Waad Al-Kateab est une jeune étudiante syrienne installée à Alep pour y suivre des études d’économie après avoir renoncé à une carrière de journaliste, métier trop dangereux dans une dictature. De 2011 à 2016 elle filme d’abord le soulèvement étudiant lors de « la révolution », puis les combats et la reprise de la ville par le régime et ses alliés, russes notamment. Durant la guerre elle publie ses chroniques sur Youtube qui sont suivies dans le monde entier. Réinstallée au Royaume-Uni après la reddition de la ville elle les monte avec le documentariste Edward Watts pour un faire un film qui reçoit différents prix et un accueil enthousiaste de toute la profession.
A travers son quotidien, de plus en plus difficile, elle retranscrit le drame du siège de la ville, vécu de l’intérieur, car après l’enthousiasme de la rébellion étudiante voulant mettre à bas la famille Assad qui tient le pays d’une main de fer depuis 1970, la dure réalité de la guerre civile urbaine lui succède. Waad tombe amoureuse et se marie avec Hamza un médecin qui anime un hôpital dans les quartiers assiégés. C’est surtout depuis cet hôpital que l’on suit les évènements. Ils ont une petite fille, Sama, qui apparaît dans ce chaos ; le film lui est dédié car Waad a voulu lui expliquer pourquoi et pour quels idéaux ses parents sont restés au cœur de la tourmente, au risque de leurs vies. Le scénario alterne entre les images paisibles de Sama souriant dans la chambre qu’elle occupe avec ses parents, le bruit du canon au loin, et les images terribles de blessés qui arrivent en masse à l’hôpital. Jeune maman, Waad insiste sur le sort des enfants civils montrant des moments poignants de gamins morts ou gravement blessés. Le spectateur a souvent le cœur au bord des lèvres et les yeux humides devant une telle boucherie.
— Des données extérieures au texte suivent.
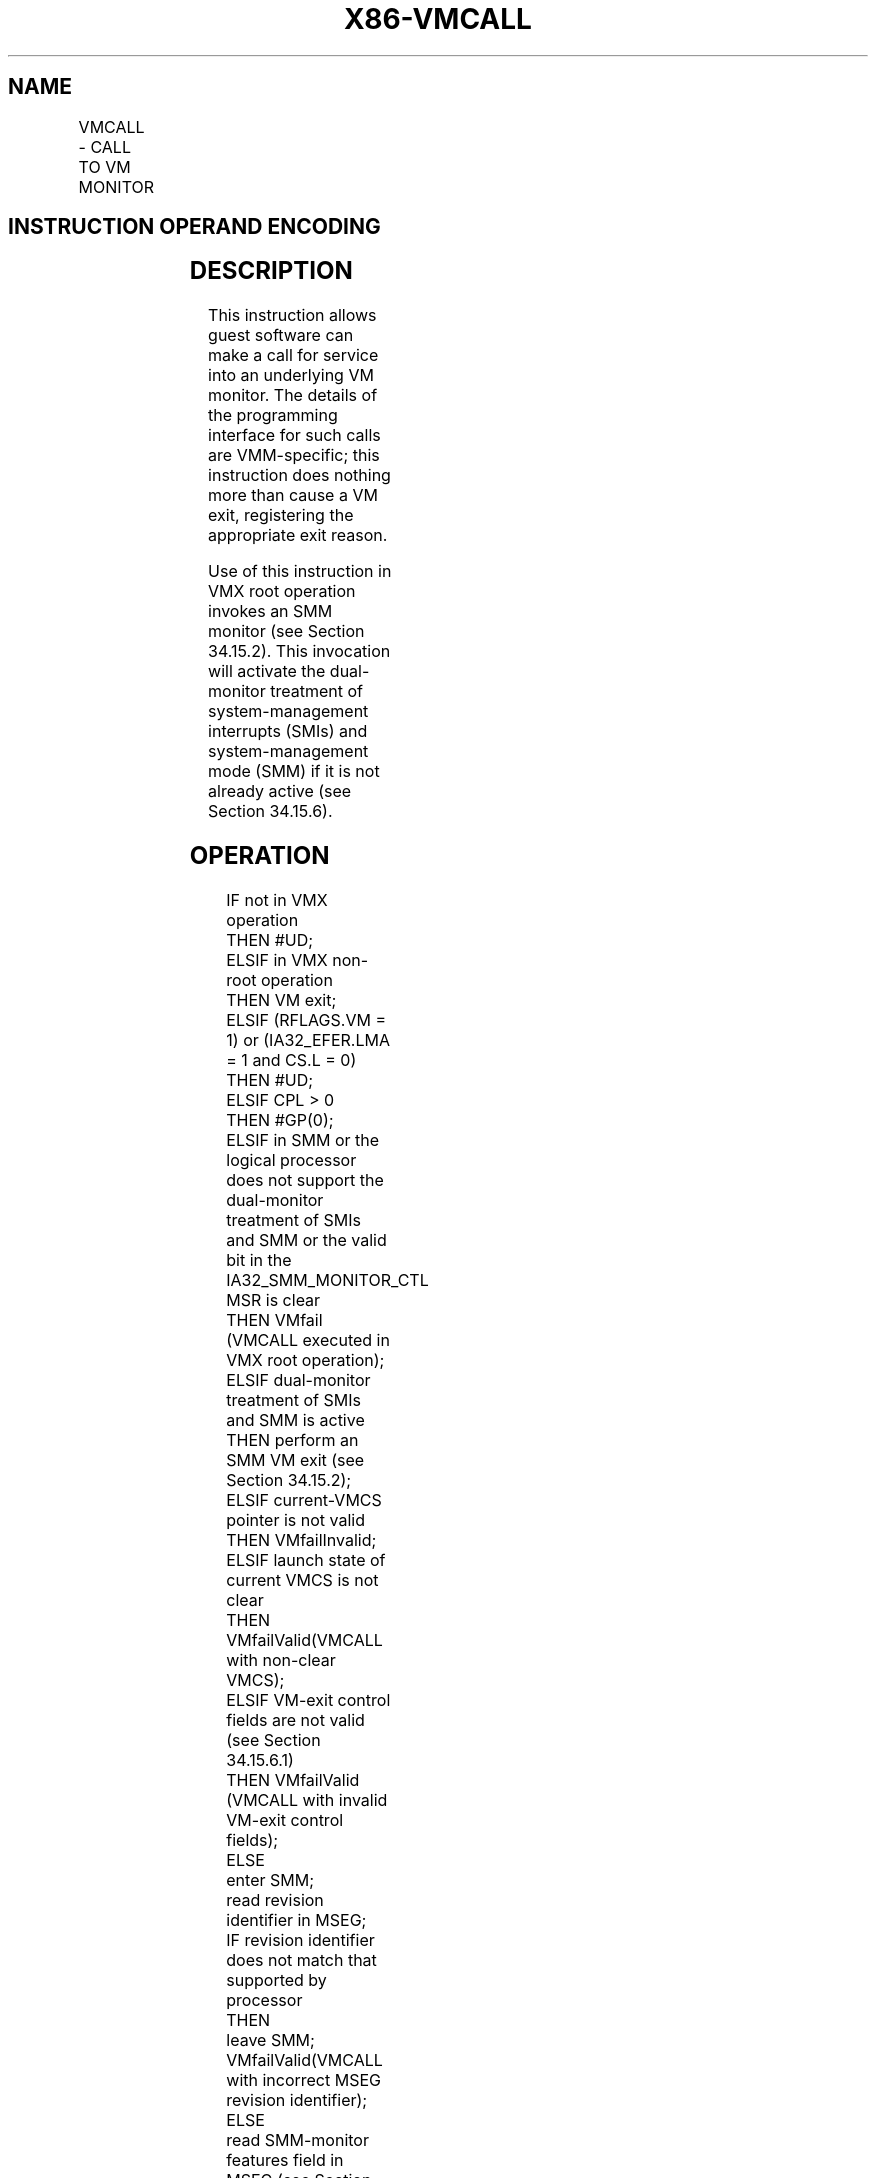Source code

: .nh
.TH "X86-VMCALL" "7" "May 2019" "TTMO" "Intel x86-64 ISA Manual"
.SH NAME
VMCALL - CALL TO VM MONITOR
.TS
allbox;
l l l 
l l l .
\fB\fCOpcode/Instruction\fR	\fB\fCOp/En\fR	\fB\fCDescription\fR
0F 01 C1 VMCALL	ZO	T{
Call to VM monitor by causing VM exit.
T}
.TE

.SH INSTRUCTION OPERAND ENCODING
.TS
allbox;
l l l l l 
l l l l l .
Op/En	Operand 1	Operand 2	Operand 3	Operand 4
ZO	NA	NA	NA	NA
.TE

.SH DESCRIPTION
.PP
This instruction allows guest software can make a call for service into
an underlying VM monitor. The details of the programming interface for
such calls are VMM\-specific; this instruction does nothing more than
cause a VM exit, registering the appropriate exit reason.

.PP
Use of this instruction in VMX root operation invokes an SMM monitor
(see Section 34.15.2). This invocation will activate the dual\-monitor
treatment of system\-management interrupts (SMIs) and system\-management
mode (SMM) if it is not already active (see Section 34.15.6).

.SH OPERATION
.PP
.RS

.nf
IF not in VMX operation
    THEN #UD;
ELSIF in VMX non\-root operation
    THEN VM exit;
ELSIF (RFLAGS.VM = 1) or (IA32\_EFER.LMA = 1 and CS.L = 0)
    THEN #UD;
ELSIF CPL > 0
    THEN #GP(0);
ELSIF in SMM or the logical processor does not support the dual\-monitor treatment of SMIs and SMM or the valid bit in the
IA32\_SMM\_MONITOR\_CTL MSR is clear
    THEN VMfail (VMCALL executed in VMX root operation);
ELSIF dual\-monitor treatment of SMIs and SMM is active
    THEN perform an SMM VM exit (see Section 34.15.2);
ELSIF current\-VMCS pointer is not valid
    THEN VMfailInvalid;
ELSIF launch state of current VMCS is not clear
    THEN VMfailValid(VMCALL with non\-clear VMCS);
ELSIF VM\-exit control fields are not valid (see Section 34.15.6.1)
    THEN VMfailValid (VMCALL with invalid VM\-exit control fields);
ELSE
    enter SMM;
    read revision identifier in MSEG;
    IF revision identifier does not match that supported by processor
        THEN
            leave SMM;
            VMfailValid(VMCALL with incorrect MSEG revision identifier);
        ELSE
            read SMM\-monitor features field in MSEG (see Section 34.15.6.1);
            IF features field is invalid
                THEN
                    leave SMM;
                    VMfailValid(VMCALL with invalid SMM\-monitor features);
                ELSE activate dual\-monitor treatment of SMIs and SMM (see Section 34.15.6);
            FI;
        FI;
FI;

.fi
.RE

.SH FLAGS AFFECTED
.PP
See the operation section and Section 30.2.

.SH PROTECTED MODE EXCEPTIONS
.TS
allbox;
l l 
l l .
#GP(0)	T{
If the current privilege level is not 0 and the logical processor is in VMX root operation.
T}
#UD	T{
If executed outside VMX operation.
T}
.TE

.SH REAL\-ADDRESS MODE EXCEPTIONS
.TS
allbox;
l l 
l l .
#UD	T{
If executed outside VMX operation.
T}
.TE

.SH VIRTUAL\-8086 MODE EXCEPTIONS
.TS
allbox;
l l 
l l .
#UD	T{
If executed outside VMX non\-root operation.
T}
.TE

.SH COMPATIBILITY MODE EXCEPTIONS
.TS
allbox;
l l 
l l .
#UD	T{
If executed outside VMX non\-root operation.
T}
.TE

.SH 64\-BIT MODE EXCEPTIONS
.TS
allbox;
l l 
l l .
#UD	T{
If executed outside VMX operation.
T}
.TE

.SH SEE ALSO
.PP
x86\-manpages(7) for a list of other x86\-64 man pages.

.SH COLOPHON
.PP
This UNOFFICIAL, mechanically\-separated, non\-verified reference is
provided for convenience, but it may be incomplete or broken in
various obvious or non\-obvious ways. Refer to Intel® 64 and IA\-32
Architectures Software Developer’s Manual for anything serious.

.br
This page is generated by scripts; therefore may contain visual or semantical bugs. Please report them (or better, fix them) on https://github.com/ttmo-O/x86-manpages.

.br
Copyleft TTMO 2020 (Turkish Unofficial Chamber of Reverse Engineers - https://ttmo.re).
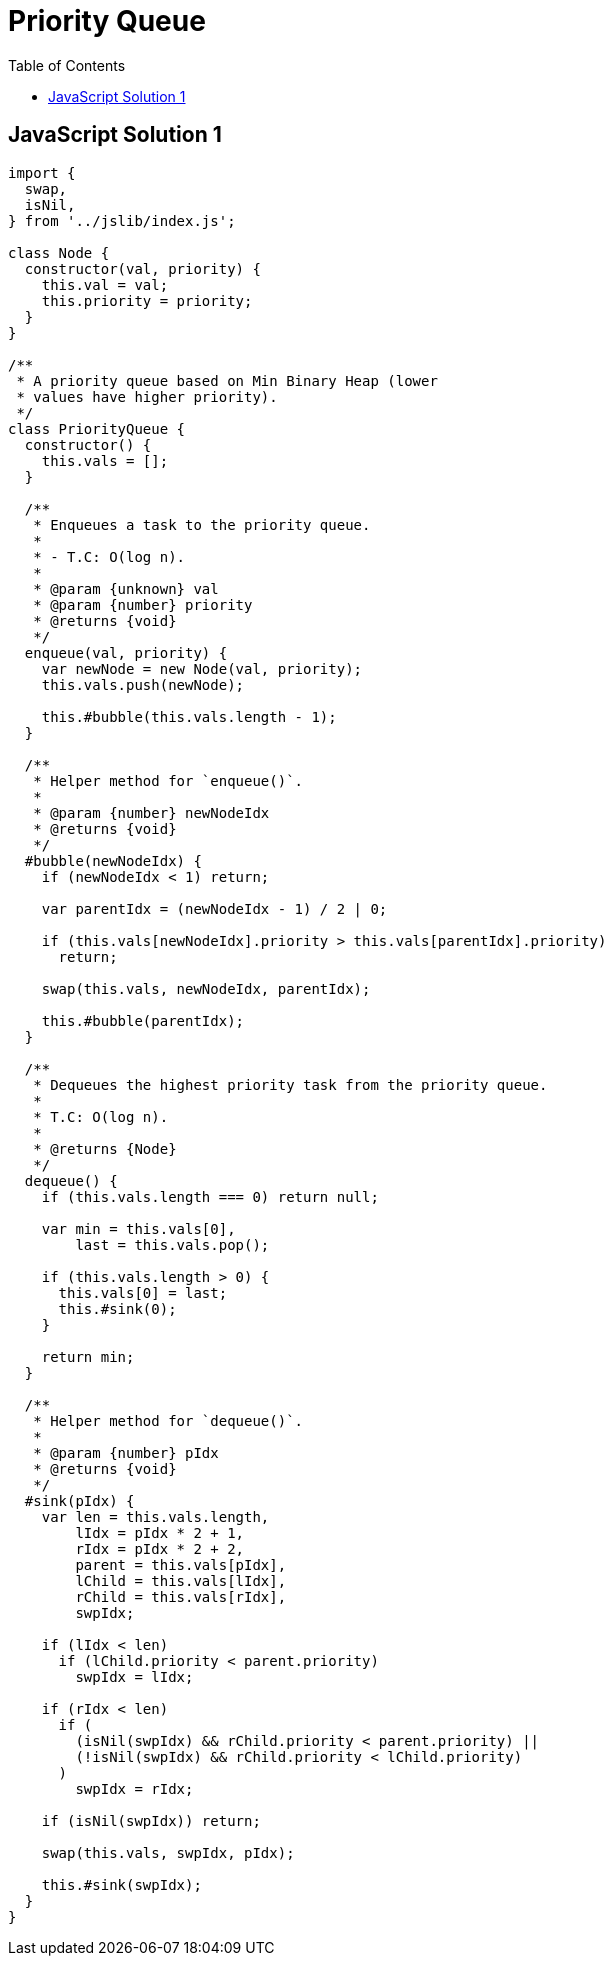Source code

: = Priority Queue
:icons: font
:toc: left

== JavaScript Solution 1

[source,javascript]
----
import {
  swap,
  isNil,
} from '../jslib/index.js';

class Node {
  constructor(val, priority) {
    this.val = val;
    this.priority = priority;
  }
}

/**
 * A priority queue based on Min Binary Heap (lower
 * values have higher priority).
 */
class PriorityQueue {
  constructor() {
    this.vals = [];
  }

  /**
   * Enqueues a task to the priority queue.
   *
   * - T.C: O(log n).
   *
   * @param {unknown} val
   * @param {number} priority
   * @returns {void}
   */
  enqueue(val, priority) {
    var newNode = new Node(val, priority);
    this.vals.push(newNode);

    this.#bubble(this.vals.length - 1);
  }

  /**
   * Helper method for `enqueue()`.
   *
   * @param {number} newNodeIdx
   * @returns {void}
   */
  #bubble(newNodeIdx) {
    if (newNodeIdx < 1) return;

    var parentIdx = (newNodeIdx - 1) / 2 | 0;

    if (this.vals[newNodeIdx].priority > this.vals[parentIdx].priority)
      return;

    swap(this.vals, newNodeIdx, parentIdx);

    this.#bubble(parentIdx);
  }

  /**
   * Dequeues the highest priority task from the priority queue.
   *
   * T.C: O(log n).
   *
   * @returns {Node}
   */
  dequeue() {
    if (this.vals.length === 0) return null;

    var min = this.vals[0],
        last = this.vals.pop();

    if (this.vals.length > 0) {
      this.vals[0] = last;
      this.#sink(0);
    }

    return min;
  }

  /**
   * Helper method for `dequeue()`.
   *
   * @param {number} pIdx
   * @returns {void}
   */
  #sink(pIdx) {
    var len = this.vals.length,
        lIdx = pIdx * 2 + 1,
        rIdx = pIdx * 2 + 2,
        parent = this.vals[pIdx],
        lChild = this.vals[lIdx],
        rChild = this.vals[rIdx],
        swpIdx;

    if (lIdx < len)
      if (lChild.priority < parent.priority)
        swpIdx = lIdx;

    if (rIdx < len)
      if (
        (isNil(swpIdx) && rChild.priority < parent.priority) ||
        (!isNil(swpIdx) && rChild.priority < lChild.priority)
      )
        swpIdx = rIdx;

    if (isNil(swpIdx)) return;

    swap(this.vals, swpIdx, pIdx);

    this.#sink(swpIdx);
  }
}
----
Les forces du régime ont pris l’habitude de bombarder les hôpitaux pour décourager la population et la pousser à fuir les quartiers rebelles. Hamza devra réinstaller son hôpital dans un autre endroit après sa destruction. Entre deux opérations chirurgicales il commente lui aussi les évènements via WhatsApp sur les chaînes d’information du monde entier assistant impuissant au siège d’Alep. Progressivement tous les quartiers tombent et, lorsque les chars du régime sont dans la rue du dernier hôpital du dernier quartier non soumis, les forces russes transmettent un message aux derniers assiégés par l’intermédiaire de l’ONU leur proposant la reddition et l’évacuation de la ville par les civils et les milices vers la province d’Idleb[1]. La mort dans l’âme, Waad (qui est de nouveau enceinte), Sama et Hamza évacuent leur quartier en janvier 2017 dans d’interminables convois, sans être interceptés lors des contrôles alors que leurs visages sont déjà très connus pour avoir tenu le monde informé au jour le jour de la bataille d’Alep. Les images de la ville rappellent celles de Stalingrad !
Le film ne fait pas de politique même si sa réalisatrice est clairement dans le camp anti-régime. Il ne parle pas des improbables coalitions montées d’un côté comme de l’autre, des massacres initiés de toutes parts. Il y a tout le Moyen-Orient et la Russie actifs sur le front (la coalition occidentale anti-Etat islamique n’est pas à l’œuvre dans cette ville) : le régime Assad, l’Iran, le Liban, la Turquie, les Emirats arabes, les milices des groupes l’Etat islamique et Al-Qaïda et bien d’autres… Les alliances se font et se défont, tout le monde tire sur tout monde avec des armes plus ou moins sophistiquées, plus ou moins hétéroclites… et les civils trinquent. La ville est détruite à 40%. C’est le propre d’une guerre civile, hélas ! Tout n’est pas sans doute pas fini, il faudra reconstruire, les civils évacués ont juré de revenir un jour, la réconciliation est impossible ; la famille Assad et son armée vont probablement geler la situation à défaut de pouvoir la faire évoluer. La dictature ne peut que refermer le couvercle sur la marmite bouillonnante. La démocratie est un leurre pour le moment. On reparlera de la Syrie pour encore plusieurs générations.
Après « Eau Argentée » sorti en 2014 sur le siège d’Homs « Pour Sama » suit le même principe : témoigner de la barbarie humaine. Des documentaires qui dérangent.
[1] Où se déroulent actuellement des combats pour la reprise de cette région par les forces pro-régime.